━━━ Entries provided

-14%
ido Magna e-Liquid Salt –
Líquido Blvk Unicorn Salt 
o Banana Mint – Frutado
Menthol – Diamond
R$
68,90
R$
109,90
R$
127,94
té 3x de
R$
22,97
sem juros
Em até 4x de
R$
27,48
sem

━━━━━━
━━━ Entries provided

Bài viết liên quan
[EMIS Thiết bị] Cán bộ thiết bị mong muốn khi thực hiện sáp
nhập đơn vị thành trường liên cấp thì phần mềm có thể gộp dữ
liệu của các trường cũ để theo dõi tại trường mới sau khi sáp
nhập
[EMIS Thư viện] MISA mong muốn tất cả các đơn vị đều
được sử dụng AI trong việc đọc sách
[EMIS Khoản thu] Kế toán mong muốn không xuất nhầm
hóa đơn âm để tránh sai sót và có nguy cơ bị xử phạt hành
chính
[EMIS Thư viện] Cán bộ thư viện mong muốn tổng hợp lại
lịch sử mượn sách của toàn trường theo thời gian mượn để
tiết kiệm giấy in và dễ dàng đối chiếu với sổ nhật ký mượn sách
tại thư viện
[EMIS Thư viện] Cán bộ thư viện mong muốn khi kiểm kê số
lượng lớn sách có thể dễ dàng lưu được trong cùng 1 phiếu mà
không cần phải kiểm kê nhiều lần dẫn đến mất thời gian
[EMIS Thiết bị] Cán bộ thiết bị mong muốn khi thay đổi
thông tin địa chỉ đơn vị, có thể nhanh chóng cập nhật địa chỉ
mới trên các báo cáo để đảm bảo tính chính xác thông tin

━━━━━━
━━━ Entries provided

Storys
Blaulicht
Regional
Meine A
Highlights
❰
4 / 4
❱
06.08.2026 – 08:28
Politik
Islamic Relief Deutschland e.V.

━━━━━━

> **Exercise requirements**
Every line of the entries above that holds "thiết" should be copied out.

> **Answer to this task**
[EMIS Thiết bị] Cán bộ thiết bị mong muốn khi thực hiện sáp
[EMIS Thiết bị] Cán bộ thiết bị mong muốn khi thay đổi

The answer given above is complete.